Jobs figures revised sharply downwards, boosting odds of Fed cut

Market weaker than thought, raising expectations for Federal Reserve action

Jobs figures revised sharply downwards, boosting odds of Fed cut

The US labor market proved far less robust than previously believed, after the Bureau of Labor Statistics (BLS) revised nonfarm payrolls down by 911,000 jobs through March 2025. The downward revision has intensified speculation about imminent Federal Reserve rate cuts.

The annual benchmark revision, released Tuesday, revealed that job growth over the past year was more than 50% lower than last year’s adjustment and landed at the high end of Wall Street’s expectations. The labor market created far fewer jobs than previously thought, adding to mounting concerns about both the health of the economy and the reliability of official data.

The revisions, which drew on more comprehensive census and tax data, showed the largest markdowns in leisure and hospitality (-176,000), professional and business services (-158,000), and retail trade (-126,200).

Most sectors saw downward revisions, with only transportation, warehousing, and utilities posting small gains. Almost all changes were in the private sector, while government jobs were adjusted down by 31,000.

“The job market is softening, with even sectors like health care, which had steadily contributed to job growth, now slowing. Job losses continued in the federal government and manufacturing sectors,” said Mike Fratantoni, SVP and chief economist at the Mortgage Bankers Association (MBA).

The agency also noted that the revisions, while backward-looking, reinforce recent monthly data showing a softening labor market. For example, June through August saw average payroll growth of just 29,000 per month, below the breakeven level needed to keep unemployment steady.

Implications for mortgage and Fed rate policy

For the mortgage sector, a weaker jobs market could mean softer demand and increased pressure on rates. For First American senior economist Sam Williamson, there could be a "potential 25-basis-point rate cut at its [Fed] September meeting."

“A rate cut in September would mark the first step in that adjustment, and could put downward pressure on long-term yields, offering some relief to prospective home buyers facing elevated mortgage rates and prices," he added.
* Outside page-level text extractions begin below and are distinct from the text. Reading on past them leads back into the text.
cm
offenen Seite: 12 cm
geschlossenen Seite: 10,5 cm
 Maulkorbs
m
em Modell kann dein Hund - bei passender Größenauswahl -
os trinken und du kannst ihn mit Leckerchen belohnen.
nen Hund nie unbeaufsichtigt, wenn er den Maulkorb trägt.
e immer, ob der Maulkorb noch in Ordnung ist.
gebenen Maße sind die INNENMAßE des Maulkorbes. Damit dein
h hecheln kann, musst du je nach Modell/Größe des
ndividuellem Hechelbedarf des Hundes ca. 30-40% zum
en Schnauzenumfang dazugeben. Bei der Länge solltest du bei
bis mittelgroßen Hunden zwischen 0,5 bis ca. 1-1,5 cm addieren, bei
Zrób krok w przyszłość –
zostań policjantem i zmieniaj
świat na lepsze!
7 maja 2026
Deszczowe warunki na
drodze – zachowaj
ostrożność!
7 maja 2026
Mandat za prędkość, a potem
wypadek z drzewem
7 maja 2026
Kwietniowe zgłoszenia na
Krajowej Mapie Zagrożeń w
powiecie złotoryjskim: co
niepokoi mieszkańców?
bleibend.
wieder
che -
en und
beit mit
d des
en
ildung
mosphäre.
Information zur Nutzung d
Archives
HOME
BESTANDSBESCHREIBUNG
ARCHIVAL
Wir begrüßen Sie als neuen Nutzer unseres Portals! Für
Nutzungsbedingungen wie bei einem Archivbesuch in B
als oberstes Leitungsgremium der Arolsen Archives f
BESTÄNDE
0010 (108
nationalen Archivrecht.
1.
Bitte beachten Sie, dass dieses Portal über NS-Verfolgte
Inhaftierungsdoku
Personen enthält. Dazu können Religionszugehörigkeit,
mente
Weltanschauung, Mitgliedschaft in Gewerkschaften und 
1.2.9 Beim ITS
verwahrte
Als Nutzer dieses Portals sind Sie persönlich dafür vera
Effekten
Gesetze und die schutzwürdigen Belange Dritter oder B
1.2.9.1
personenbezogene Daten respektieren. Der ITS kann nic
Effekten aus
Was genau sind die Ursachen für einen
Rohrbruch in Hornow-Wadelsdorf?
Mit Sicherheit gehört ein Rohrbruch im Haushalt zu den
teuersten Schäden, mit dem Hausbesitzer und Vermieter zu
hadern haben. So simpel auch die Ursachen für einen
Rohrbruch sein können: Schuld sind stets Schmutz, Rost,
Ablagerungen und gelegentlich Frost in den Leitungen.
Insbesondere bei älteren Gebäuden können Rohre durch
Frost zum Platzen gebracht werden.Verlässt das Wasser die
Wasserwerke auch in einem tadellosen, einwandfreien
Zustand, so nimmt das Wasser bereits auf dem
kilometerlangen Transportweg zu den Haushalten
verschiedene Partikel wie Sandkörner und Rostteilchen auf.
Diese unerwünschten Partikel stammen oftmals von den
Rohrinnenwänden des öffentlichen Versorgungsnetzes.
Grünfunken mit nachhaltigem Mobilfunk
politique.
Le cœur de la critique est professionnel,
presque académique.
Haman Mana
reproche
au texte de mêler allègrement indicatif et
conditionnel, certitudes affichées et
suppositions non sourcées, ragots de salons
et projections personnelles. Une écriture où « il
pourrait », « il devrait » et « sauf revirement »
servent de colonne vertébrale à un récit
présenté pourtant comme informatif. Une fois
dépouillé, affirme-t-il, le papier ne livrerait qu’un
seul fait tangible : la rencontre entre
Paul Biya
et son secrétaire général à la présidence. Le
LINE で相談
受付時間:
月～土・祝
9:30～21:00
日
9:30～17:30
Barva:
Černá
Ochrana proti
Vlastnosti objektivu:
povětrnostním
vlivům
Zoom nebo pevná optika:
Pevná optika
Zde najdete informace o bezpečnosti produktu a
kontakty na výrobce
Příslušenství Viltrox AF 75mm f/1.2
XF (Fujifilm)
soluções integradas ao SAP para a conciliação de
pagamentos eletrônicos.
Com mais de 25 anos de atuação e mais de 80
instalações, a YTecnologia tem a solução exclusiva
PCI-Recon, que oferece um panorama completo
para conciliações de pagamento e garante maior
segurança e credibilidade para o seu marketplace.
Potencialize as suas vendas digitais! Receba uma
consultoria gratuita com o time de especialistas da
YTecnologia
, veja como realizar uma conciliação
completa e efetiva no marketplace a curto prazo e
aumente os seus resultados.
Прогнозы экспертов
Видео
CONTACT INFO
While the stock market barely reacted, Treasury yields erased earlier losses and turned higher, reflecting shifting expectations for monetary policy.

The revisions amount to 0.6% of the 171-million-member labor force—a small share, but with significant political and economic ramifications.

Political and economic fallout

The timing of these revisions has not gone unnoticed in Washington. Most of the revised period predates President Trump’s latest round of tariffs, suggesting the labor market was already deteriorating.

"This is not a picture of an economy at ‘maximum employment,’ and the greater risk now appears to be that the job market will slip further in the months ahead,” said Fratantoni. “The pace of any additional cuts will certainly be tempered by the ongoing risk of a pickup in tariff-induced inflation.”

Following a weak July jobs report and further downward revisions, Trump fired then-BLS Commissioner Erika McEntarfer and nominated Heritage Foundation economist E.J. Antoni as her replacement. The August payrolls count was lower than July’s, and June’s total was revised to a loss of 13,000 jobs—the first negative reading since December 2020.

The BLS has faced criticism over its data collection methods, with Tuesday’s revisions likely to fuel further scrutiny.